Monday, Jun. 01, 1959

Jungle Trickery

While its Communist neighbors, Red China and North Viet Nam, hurled threats by radio, tiny Laos last week tried desperately to set its house in order. Tough, grizzled General Ouane Rattinkoun, 34, veteran of jungle battles against the French, Chinese, North Viet Nam Reds, and the home-grown Communists of the Pathet Lao, was ordered to solve by force a problem that had not yielded to nearly two years of diplomacy. His task: to integrate into the 25,000 man Royal Laotian army two Communist battalions.

Valley Exit. The integration had been promised in the November 1957 agreement between the government and the rebel Pathet Lao, who then controlled two of the nation's northern provinces under the leadership of Prince Souphanouvong, pro-Red cousin of the King of Laos. "I signed the agreement," said the prince. "I guarantee it will be respected. If the Pathet Lao battalions don't respect the agreement, I no longer consider them friends." To the Laotian government and the army, integration meant that the Communist troops would be parceled out in small numbers among the other troops; to the Red commanders, it meant that their battalions would be made royal but remain intact, always ready for action against the government.

Neither side would budge. One Red battalion was encamped in a small valley called Xieng Ngeun, twelve miles from the ancient capital city of Luang Prabang, and the only exit from the valley was guarded by two Royal Laotian battalions and a detachment of paratroopers. The other was stationed on the wide Plaine des Jarres in north Laos, surrounded by four heavily armed loyal battalions. The Royal Laos handed ultimatums to the Reds, giving them the choice of surrendering their arms and being integrated, or being wiped out; food supplies were cut off. At Xieng Ngeun, his hungry men on the edge of mutiny, the Red commander capitulated, marched out of the valley at the head of his unarmed troops. When he was searched, the Red leader angrily cried that it was an "un-Buddhist" action. It was also a valuable one, for on his person was found a letter from Red Prince Souphanouvong ordering him not to accept integration until after the next general election.

Told of the surrender at Xieng Ngeun, the Red battalion on the Plaine des Jarres promised its own answer at noon the next day. The loyal troops surrounding them gave their future brothers-in-arms food and water, fraternized openly. Vigilance relaxed. And when the loyal troops awoke next morning, they found the Reds had decamped during the night, taking their women and children with them.

Jungle Search.
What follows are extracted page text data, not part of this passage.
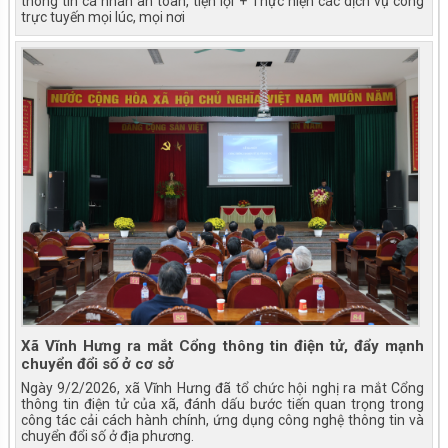
thông tin cá nhân an toàn, tiện lợi + Thực hiện các dịch vụ công
trực tuyến mọi lúc, mọi nơi
Xã Vĩnh Hưng ra mắt Cổng thông tin điện tử, đẩy mạnh
chuyển đổi số ở cơ sở
Ngày 9/2/2026, xã Vĩnh Hưng đã tổ chức hội nghị ra mắt Cổng
thông tin điện tử của xã, đánh dấu bước tiến quan trọng trong
công tác cải cách hành chính, ứng dụng công nghệ thông tin và
chuyển đổi số ở địa phương.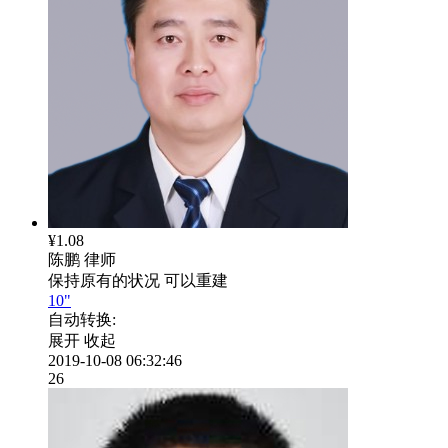
¥1.08
陈鹏
律师
保持原有的状况 可以重建
10"
自动转换:
展开
收起
2019-10-08 06:32:46
26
General Ouane came storming up to the Plaine des Jarres. ordered paratroops dropped to block the four escape routes to the North Viet Nam border, where Communist Ho Chi Minh was eager to welcome his fleeing comrades from Laos. The stumbling flight of the Reds was halted by armed peasants loyal to the government, who fired on them. The pursuing royal troops closed in, and General Ouane demanded surrender by dawn.

There was no reply and, at sunrise, the attack began. But soon after, word came in from the rebels that they wanted to talk. General Ouane jumped into a light Beaver reconnaissance plane and circled the area, hedgehopping as low as the pilot dared. Said the general: "Finally I spotted my advance patrols through the thick jungle foliage. I flew over them with wings waggling until they halted and I was able to radio that the advance should stop. They were only a few hundred yards from the Communists. If I had arrived a few minutes later, it would have meant the beginning of civil war."
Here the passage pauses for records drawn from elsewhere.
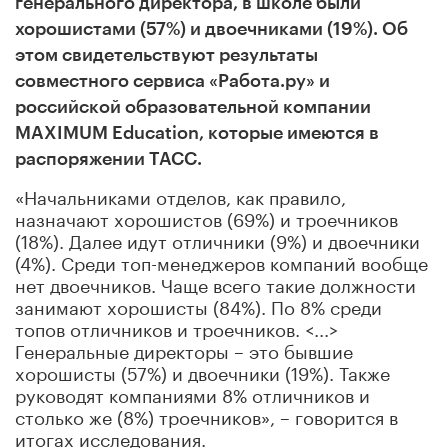
генерального директора, в школе были
хорошистами (57%) и двоечниками (19%). Об
этом свидетельствуют результаты
совместного
сервиса «Работа.ру» и
российской образовательной компании
MAXIMUM Education, которые имеются в
распоряжении ТАСС.
«Начальниками отделов, как правило,
назначают хорошистов (69%) и троечников
(18%). Далее идут отличники (9%) и двоечники
(4%). Среди топ-менеджеров компаний вообще
нет двоечников. Чаще всего такие должности
занимают хорошисты (84%). По 8% среди
топов отличников и троечников. <...>
Генеральные директоры – это бывшие
хорошисты (57%) и двоечники (19%). Также
руководят компаниями 8% отличников и
столько же (8%) троечников», – говорится в
итогах исследования.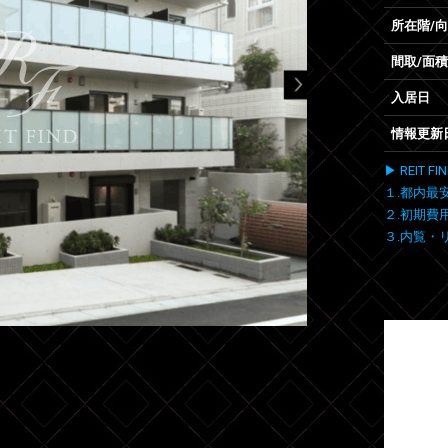
所在階/
間取/面積
入居日
情報更新
▶ REIT
１.都内最
２.初期費
３.内覧・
At week's end, as all Laos celebrated the annual fertility festival with phallic symbols, copulating puppets, and men dancing in the streets in women's clothes, the Communist military threat to the state seemed to be disintegrating. Troops from the first Red battalion had been scattered piecemeal throughout the army; Red Prince Souphanouvong languished under house arrest; the battalion of the Plaine des Jarres was on the point of surrender. Was the Red threat over? Said a government spokesman: "Who knows? They've lied so many times before."